*EXCERPTED TEXT*:
◇ ◇ ◇

For example for bash
:
export PICARD_TOOLS_DIR=/path/to/my/picard-tools
Usage:
srma_build_indexes.sh <genome_fasta_file>
Outputs¶
Index files are created in the same directory as the reference FASTA file (which is where SRMA requires them to be); the script itself can be run from anywhere.
.fai
and.dict
files required by SRMA.
index_indexes.sh¶
Utility for exploring/reporting on existing genome indexes within a directory hierarchy.
Usage:
index_indexes.sh <dir>
Outputs¶
Searches <dir>
and its subdirectories recursively and prints a report of the genome
index-specific files (fasta, info etc) it finds.
setup_genome_indexes.sh¶
Automatically and reproducibly set up genome indexes.
Usage:
setup_genome_indexes.sh
The setup_genome_indexes.sh
script doesn’t take any options, it runs through
hard-coded lists of organisms for obtaining the sequence and creating bowtie, bfast
and Picard/SRMA indexes, Galaxy .loc files
and fastq_screen
.conf
files.
Outputs¶
The script outputs genome indexes based on the following directory structure for each organism:
pwd/
organism/
organism.info
organism.chr.list
bowtie/
...bowtie indexes...
bfast/
...bfast indexes...
fasta/
organism.fasta
...picard/srma indexes...
It also creates:
fastq_screen
directory: containing specifiedfastq_screen
.conf
files- Galaxy
.loc
files: for bowtie, bfast, picard, all_fasta and fastq_screen genome_indexes.html
file: HTML file listing the available genome indexes
build_rRNA_bowtie_indexes.sh¶
Create bowtie indexes and fastq_screen.conf
file for rRNA sequences.
Usage:
build_rRNA_bowtie_indexes.sh <rRNAs>.tar.gz
The build_rRNA_bowtie_indexes.sh
script unpacks the supplied archive file
<rRNAs>.tar.gz
and copies the FASTA-formatted sequence files it contains, then
generates bowtie indexes from these and produces a fastq_screen.conf
file for
them.
Inputs¶
The script expects the input <rRNAs>.tar.gz
file to unpack into the following
directory structure:
rRNAs/
fasta/
... fasta files ...
Outputs¶
The script creates the following directory structure in the current directory:
pwd/
rRNAs/
bowtie/
...bowtie indexes...
fasta/
...rRNA fasta files...
It also creates fastq_screen_rRNAs.conf
in the fastq_screen
subdirectory of
the current directory.
make_seq_alignments.sh¶
Build sequence alignment (.nib
) files from a FASTA file.
Warning
faToNib
is no longer distributed with the UCSC tools and .nib
format is now deprecated in favour of .2bit
.

◇ ◇ ◇

*DATA EXTRACTS*:
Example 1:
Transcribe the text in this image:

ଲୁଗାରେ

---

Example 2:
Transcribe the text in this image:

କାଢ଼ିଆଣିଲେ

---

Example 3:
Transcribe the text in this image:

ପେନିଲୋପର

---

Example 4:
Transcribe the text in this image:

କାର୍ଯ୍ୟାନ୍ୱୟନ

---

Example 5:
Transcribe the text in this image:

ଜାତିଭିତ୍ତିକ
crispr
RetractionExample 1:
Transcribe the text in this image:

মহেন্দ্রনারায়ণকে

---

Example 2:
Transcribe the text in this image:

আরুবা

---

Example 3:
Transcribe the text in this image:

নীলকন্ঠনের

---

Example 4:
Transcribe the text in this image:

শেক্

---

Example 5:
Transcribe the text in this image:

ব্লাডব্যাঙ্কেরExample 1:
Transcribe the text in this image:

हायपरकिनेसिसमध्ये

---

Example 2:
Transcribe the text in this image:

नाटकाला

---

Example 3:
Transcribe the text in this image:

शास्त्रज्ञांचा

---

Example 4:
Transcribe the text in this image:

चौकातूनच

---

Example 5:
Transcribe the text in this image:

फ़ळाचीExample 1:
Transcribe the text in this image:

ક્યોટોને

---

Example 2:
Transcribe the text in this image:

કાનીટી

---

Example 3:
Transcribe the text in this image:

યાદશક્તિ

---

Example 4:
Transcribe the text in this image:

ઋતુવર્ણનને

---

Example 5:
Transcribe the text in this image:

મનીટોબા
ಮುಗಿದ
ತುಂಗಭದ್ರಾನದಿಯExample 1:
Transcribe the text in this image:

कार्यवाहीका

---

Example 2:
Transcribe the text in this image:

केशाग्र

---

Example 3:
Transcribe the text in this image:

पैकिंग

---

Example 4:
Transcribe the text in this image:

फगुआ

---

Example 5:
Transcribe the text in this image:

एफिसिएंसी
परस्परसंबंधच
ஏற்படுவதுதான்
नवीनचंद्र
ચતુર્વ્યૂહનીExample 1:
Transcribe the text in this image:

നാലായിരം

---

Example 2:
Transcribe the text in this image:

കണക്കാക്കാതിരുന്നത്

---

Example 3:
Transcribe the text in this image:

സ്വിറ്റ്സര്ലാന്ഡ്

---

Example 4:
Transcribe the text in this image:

◇ ◇ ◇

*EXERCISE TASKS*:
[A] Set down, word for word, the part of the genome index script documentation that opens with the words containing "For example for" and closes with "run from anywhere.".
[B] Recast the paragraph in the genome index script documentation that begins "The setup_genome_indexes.sh script doesn’t take any options" as a short bulleted list that keeps its main facts.

*SOLUTIONS TO THE EXERCISE*:
[A]
For example for bash
:
export PICARD_TOOLS_DIR=/path/to/my/picard-tools
Usage:
srma_build_indexes.sh <genome_fasta_file>
Outputs¶
Index files are created in the same directory as the reference FASTA file (which is where SRMA requires them to be); the script itself can be run from anywhere.

[B]
- setup_genome_indexes.sh takes no options.
- It runs through hard-coded lists of organisms.
- For these organisms it obtains the sequence.
- It creates bowtie, bfast and Picard/SRMA indexes.
- It creates Galaxy .loc files.
- It creates fastq_screen .conf files.